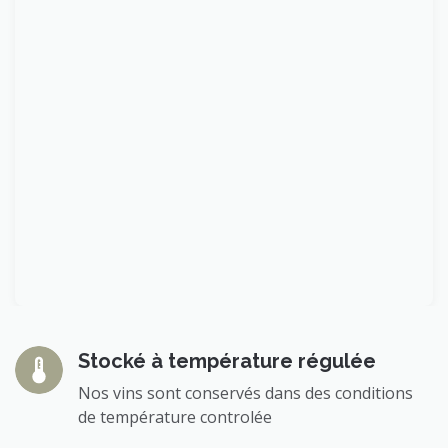
Stocké à température régulée
Nos vins sont conservés dans des conditions
de température controlée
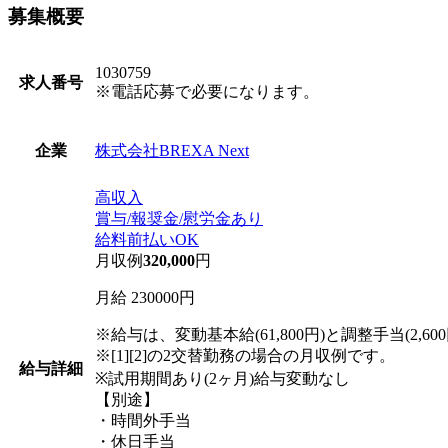
募集概要
1030759
求人番号
※電話応募で必要になります。
株式会社BREXA Next
企業
高収入
賞与/報奨金/慰労金あり
給料前払いOK
月収例
320,000
円
月給 230000円
※給与は、変動基本給(61,800円)と調整手当(2,6
※[1][2]の2交替勤務の場合の月収例です。
給与詳細
※試用期間あり(2ヶ月)給与変動なし
【別途】
・時間外手当
・休日手当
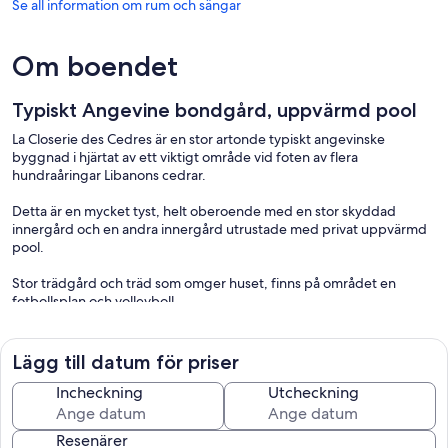
Se all information om rum och sängar
Om boendet
Typiskt Angevine bondgård, uppvärmd pool
La Closerie des Cedres är en stor artonde typiskt angevinske
byggnad i hjärtat av ett viktigt område vid foten av flera
hundraåringar Libanons cedrar.
Detta är en mycket tyst, helt oberoende med en stor skyddad
innergård och en andra innergård utrustade med privat uppvärmd
pool.
Stor trädgård och träd som omger huset, finns på området en
fotbollsplan och volleyboll.
Denna stora stuga har 5 sovrum och rymmer upp till 15 personer.
Lägg till datum för priser
Det finns utomhus trädgårdsmöbler, grill, stolar vila, bordtennis,
gungor och spel för barn (sandlåda, etc ...)
Incheckning
Utcheckning
Resenärer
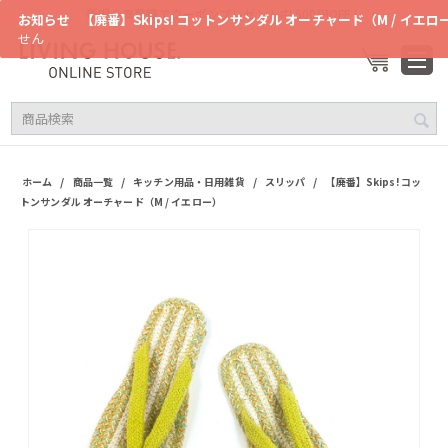
新規会員登録でクーポンプレゼント中 500円OFF！
お知らせ
【廃番】Skips! コットンサンダル オーチャード（M / イエロ
せん
/
/
/
/
ホーム
商品一覧
キッチン用品・日用雑貨
スリッパ
【廃番】Skips! コッ
トンサンダル オーチャード（M / イエロー）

---

### Task brief:
Copy every one of the lines above character for character, leaving out the picture placeholders.

### Worked solution:
Stocké à température régulée
Nos vins sont conservés dans des conditions
de température controlée
募集概要
1030759
求人番号
※電話応募で必要になります。
株式会社BREXA Next
企業
高収入
賞与/報奨金/慰労金あり
給料前払いOK
月収例
320,000
円
月給 230000円
※給与は、変動基本給(61,800円)と調整手当(2,6
※[1][2]の2交替勤務の場合の月収例です。
給与詳細
※試用期間あり(2ヶ月)給与変動なし
【別途】
・時間外手当
・休日手当
Se all information om rum och sängar
Om boendet
Typiskt Angevine bondgård, uppvärmd pool
La Closerie des Cedres är en stor artonde typiskt angevinske
byggnad i hjärtat av ett viktigt område vid foten av flera
hundraåringar Libanons cedrar.
Detta är en mycket tyst, helt oberoende med en stor skyddad
innergård och en andra innergård utrustade med privat uppvärmd
pool.
Stor trädgård och träd som omger huset, finns på området en
fotbollsplan och volleyboll.
Denna stora stuga har 5 sovrum och rymmer upp till 15 personer.
Lägg till datum för priser
Det finns utomhus trädgårdsmöbler, grill, stolar vila, bordtennis,
gungor och spel för barn (sandlåda, etc ...)
Incheckning
Utcheckning
Resenärer
新規会員登録でクーポンプレゼント中 500円OFF！
お知らせ
【廃番】Skips! コットンサンダル オーチャード（M / イエロ
せん
/
/
/
/
ホーム
商品一覧
キッチン用品・日用雑貨
スリッパ
【廃番】Skips! コッ
トンサンダル オーチャード（M / イエロー）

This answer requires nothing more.